• THE PROBLEM:
Copy out every line of the data below without changing a single character.

• DATA:
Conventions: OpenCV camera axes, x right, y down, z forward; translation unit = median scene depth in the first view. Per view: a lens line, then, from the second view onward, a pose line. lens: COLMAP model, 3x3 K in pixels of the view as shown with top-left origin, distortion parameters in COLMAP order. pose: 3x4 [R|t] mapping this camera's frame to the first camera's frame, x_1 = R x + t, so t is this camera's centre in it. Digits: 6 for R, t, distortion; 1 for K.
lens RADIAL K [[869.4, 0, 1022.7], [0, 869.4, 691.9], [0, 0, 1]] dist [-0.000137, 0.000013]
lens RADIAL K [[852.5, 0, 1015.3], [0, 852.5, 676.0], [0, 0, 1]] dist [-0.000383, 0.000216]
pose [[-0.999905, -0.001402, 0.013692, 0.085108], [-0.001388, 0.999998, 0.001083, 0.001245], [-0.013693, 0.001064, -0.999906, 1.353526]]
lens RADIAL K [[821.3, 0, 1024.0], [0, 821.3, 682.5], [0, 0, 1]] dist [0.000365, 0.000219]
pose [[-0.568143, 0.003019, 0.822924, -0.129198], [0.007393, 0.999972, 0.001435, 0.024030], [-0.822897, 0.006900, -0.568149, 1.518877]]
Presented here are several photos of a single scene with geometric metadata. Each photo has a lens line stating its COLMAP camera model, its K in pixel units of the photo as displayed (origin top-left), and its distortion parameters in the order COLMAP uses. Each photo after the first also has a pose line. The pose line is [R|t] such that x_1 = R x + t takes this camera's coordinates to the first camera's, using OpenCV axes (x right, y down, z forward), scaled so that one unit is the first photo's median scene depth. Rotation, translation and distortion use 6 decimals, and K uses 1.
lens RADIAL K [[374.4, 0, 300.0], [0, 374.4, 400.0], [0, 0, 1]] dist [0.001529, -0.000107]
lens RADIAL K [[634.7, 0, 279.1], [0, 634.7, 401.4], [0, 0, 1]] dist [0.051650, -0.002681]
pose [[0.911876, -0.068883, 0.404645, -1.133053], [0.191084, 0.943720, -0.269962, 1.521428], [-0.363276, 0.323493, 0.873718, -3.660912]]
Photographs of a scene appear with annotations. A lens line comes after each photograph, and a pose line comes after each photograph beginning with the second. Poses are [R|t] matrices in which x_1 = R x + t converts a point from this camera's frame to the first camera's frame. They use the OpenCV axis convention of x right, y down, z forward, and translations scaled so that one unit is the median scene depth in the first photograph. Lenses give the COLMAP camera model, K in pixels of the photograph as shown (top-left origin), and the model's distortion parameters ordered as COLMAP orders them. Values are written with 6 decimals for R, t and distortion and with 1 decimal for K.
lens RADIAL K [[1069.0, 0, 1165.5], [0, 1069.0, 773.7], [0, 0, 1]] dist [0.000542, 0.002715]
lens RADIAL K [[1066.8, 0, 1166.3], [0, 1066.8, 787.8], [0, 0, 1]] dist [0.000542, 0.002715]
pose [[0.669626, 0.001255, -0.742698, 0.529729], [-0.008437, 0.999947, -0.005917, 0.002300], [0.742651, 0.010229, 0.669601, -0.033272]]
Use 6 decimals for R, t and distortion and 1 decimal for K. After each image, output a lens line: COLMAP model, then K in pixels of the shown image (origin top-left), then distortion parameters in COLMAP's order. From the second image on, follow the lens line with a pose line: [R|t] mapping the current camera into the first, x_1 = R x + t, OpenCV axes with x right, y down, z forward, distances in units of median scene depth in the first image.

• RESPONSE BELOW:
Conventions: OpenCV camera axes, x right, y down, z forward; translation unit = median scene depth in the first view. Per view: a lens line, then, from the second view onward, a pose line. lens: COLMAP model, 3x3 K in pixels of the view as shown with top-left origin, distortion parameters in COLMAP order. pose: 3x4 [R|t] mapping this camera's frame to the first camera's frame, x_1 = R x + t, so t is this camera's centre in it. Digits: 6 for R, t, distortion; 1 for K.
lens RADIAL K [[869.4, 0, 1022.7], [0, 869.4, 691.9], [0, 0, 1]] dist [-0.000137, 0.000013]
lens RADIAL K [[852.5, 0, 1015.3], [0, 852.5, 676.0], [0, 0, 1]] dist [-0.000383, 0.000216]
pose [[-0.999905, -0.001402, 0.013692, 0.085108], [-0.001388, 0.999998, 0.001083, 0.001245], [-0.013693, 0.001064, -0.999906, 1.353526]]
lens RADIAL K [[821.3, 0, 1024.0], [0, 821.3, 682.5], [0, 0, 1]] dist [0.000365, 0.000219]
pose [[-0.568143, 0.003019, 0.822924, -0.129198], [0.007393, 0.999972, 0.001435, 0.024030], [-0.822897, 0.006900, -0.568149, 1.518877]]
Presented here are several photos of a single scene with geometric metadata. Each photo has a lens line stating its COLMAP camera model, its K in pixel units of the photo as displayed (origin top-left), and its distortion parameters in the order COLMAP uses. Each photo after the first also has a pose line. The pose line is [R|t] such that x_1 = R x + t takes this camera's coordinates to the first camera's, using OpenCV axes (x right, y down, z forward), scaled so that one unit is the first photo's median scene depth. Rotation, translation and distortion use 6 decimals, and K uses 1.
lens RADIAL K [[374.4, 0, 300.0], [0, 374.4, 400.0], [0, 0, 1]] dist [0.001529, -0.000107]
lens RADIAL K [[634.7, 0, 279.1], [0, 634.7, 401.4], [0, 0, 1]] dist [0.051650, -0.002681]
pose [[0.911876, -0.068883, 0.404645, -1.133053], [0.191084, 0.943720, -0.269962, 1.521428], [-0.363276, 0.323493, 0.873718, -3.660912]]
Photographs of a scene appear with annotations. A lens line comes after each photograph, and a pose line comes after each photograph beginning with the second. Poses are [R|t] matrices in which x_1 = R x + t converts a point from this camera's frame to the first camera's frame. They use the OpenCV axis convention of x right, y down, z forward, and translations scaled so that one unit is the median scene depth in the first photograph. Lenses give the COLMAP camera model, K in pixels of the photograph as shown (top-left origin), and the model's distortion parameters ordered as COLMAP orders them. Values are written with 6 decimals for R, t and distortion and with 1 decimal for K.
lens RADIAL K [[1069.0, 0, 1165.5], [0, 1069.0, 773.7], [0, 0, 1]] dist [0.000542, 0.002715]
lens RADIAL K [[1066.8, 0, 1166.3], [0, 1066.8, 787.8], [0, 0, 1]] dist [0.000542, 0.002715]
pose [[0.669626, 0.001255, -0.742698, 0.529729], [-0.008437, 0.999947, -0.005917, 0.002300], [0.742651, 0.010229, 0.669601, -0.033272]]
Use 6 decimals for R, t and distortion and 1 decimal for K. After each image, output a lens line: COLMAP model, then K in pixels of the shown image (origin top-left), then distortion parameters in COLMAP's order. From the second image on, follow the lens line with a pose line: [R|t] mapping the current camera into the first, x_1 = R x + t, OpenCV axes with x right, y down, z forward, distances in units of median scene depth in the first image.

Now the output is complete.